The media are independent, with a high degree of pluralism. Media freedom is protected by a strong norm of noninterference. Most private publications tend to be conservative or liberal, with left-leaning views underrepresented. Adherence to the rule of law is strong. Courts are independent and powerful, and corruption very rare.

Civil rights are widely respected, and the country has been at the forefront of issues such as ensuring the rights of sexual minorities. Some gender-based discrimination exists with regard to wages and career options. Immigration rules have been tightened several times over the last decades.

Good Governance


Executive Capacity

With a tradition of policies oriented toward the long term, Denmark falls into the top ranks internationally (rank 2) with respect to executive capacity. Its score on this measure is unchanged relative to its 2014 level.

Long-term strategic plans play a strong policy role. The Ministry of Finance plays a key role in coordinating planning. Ministries are fairly autonomous, with policy coordination taking place in cabinet and coordination committees. A Political Secretariat associated with the Prime Minister’s Office helps coordinate ministry actions. Decision-making is consensual, with informal coordination important.

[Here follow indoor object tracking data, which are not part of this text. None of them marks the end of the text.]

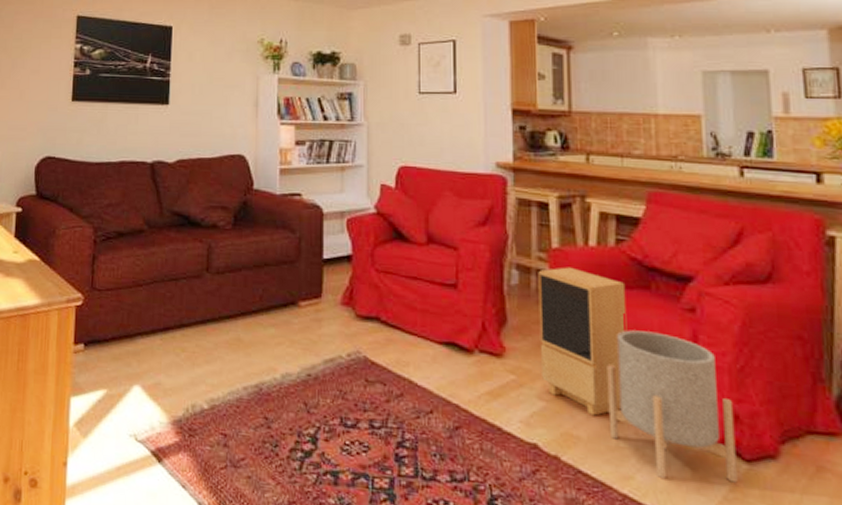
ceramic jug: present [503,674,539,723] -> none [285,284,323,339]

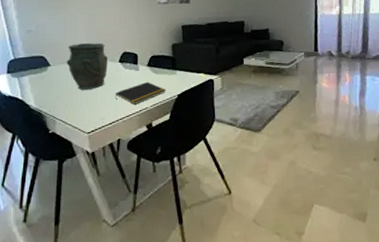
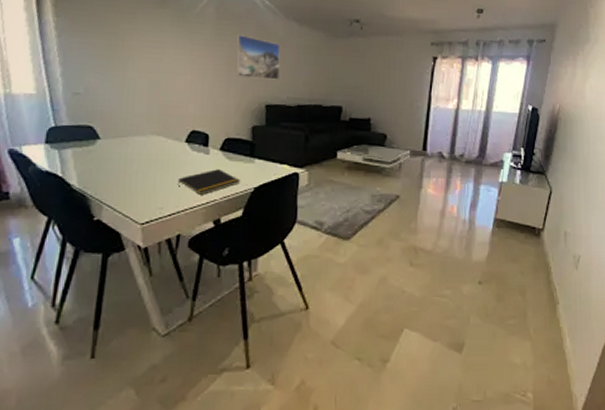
vase: present [66,43,107,90] -> none [120,115,172,172]

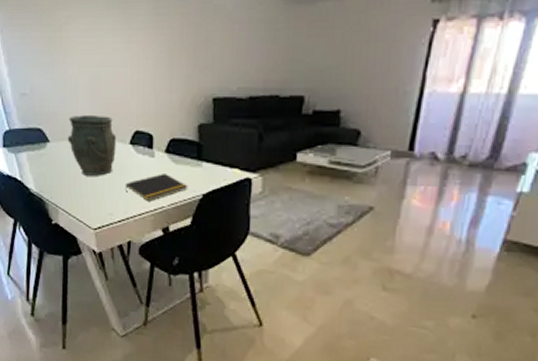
vase: none [120,115,172,172] -> present [67,115,116,176]
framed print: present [236,34,281,80] -> none [177,12,229,67]

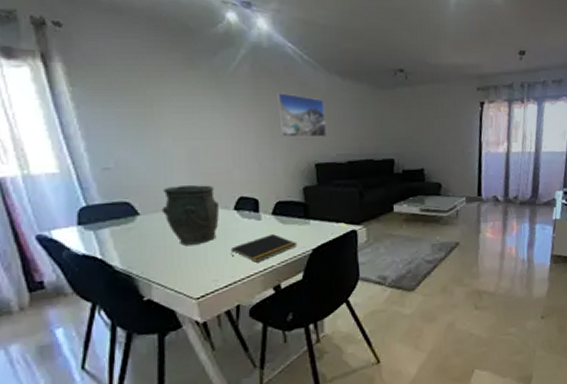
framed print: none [177,12,229,67] -> present [276,93,326,138]

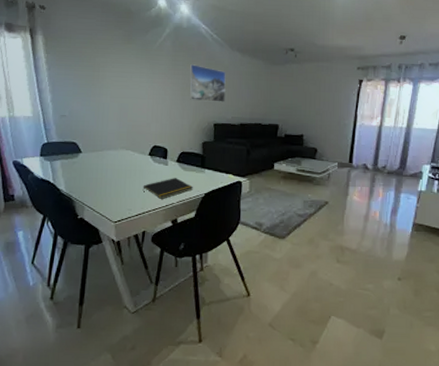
vase: present [161,185,219,245] -> none [97,133,138,180]

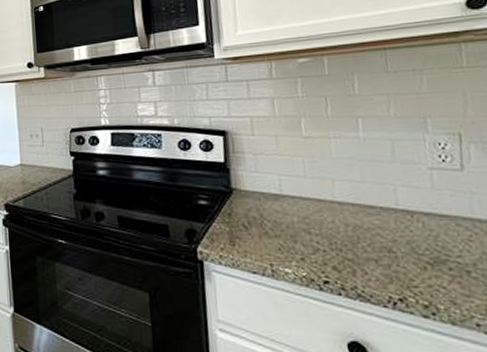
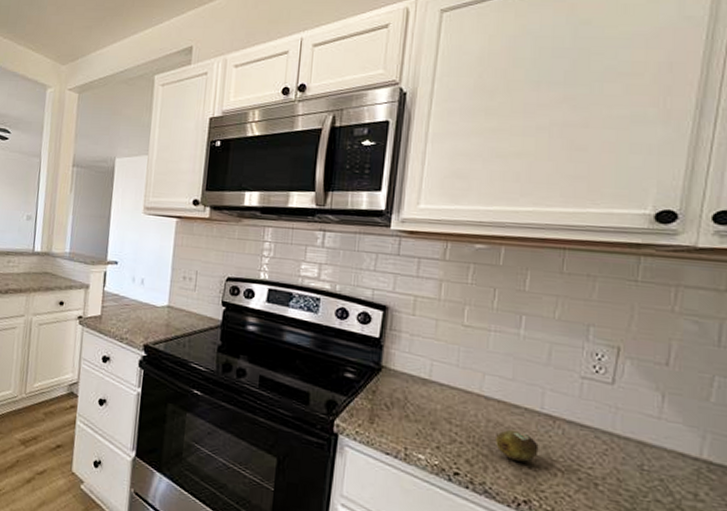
fruit: none [357,230,404,260] -> present [496,429,539,462]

RIAs are required, and are generally of high quality. Experimental programs are sometimes used to test new policies. Interest groups are consulted throughout the policy cycle. The advanced state of digital transformation helped minimize service interruptions during the pandemic.

Regulations are fairly enforced, with substantial checks and balances. The decentralization of responsibilities including healthcare has been controversial, but municipalities and regions have been given greater funding to perform their welfare and education tasks. An ongoing debate has focused on reducing bureaucracy.

Executive Accountability

Marked by mature and well-functioning oversight mechanisms, Denmark’s executive accountability score places the country in the top ranks internationally (rank 4). Its score on this measure is unchanged relative to its 2014 level.

Citizens have good knowledge of domestic and EU policies, with recently implemented mandatory digital mailboxes making it easier for the government to communicate with the public. The media covers domestic policy more thoroughly than it does international issues. Funding for the public radio services is being shifted to a tax-funded system.

Parliamentarians have modest resources, but reasonably strong formal oversight powers. The audit and ombuds offices are independent and well respected. The independent data-protection authority deals with complaints and monitors implementation and enforcement of data-protection rules.

Political parties show a significant degree of internal democracy. Economic and noneconomic interest organizations are typically sophisticated, and often have a strong influence on policy, while still being oriented toward the consensus tradition. Major interest organizations are often members of committees and commissions tasked with preparing legislation.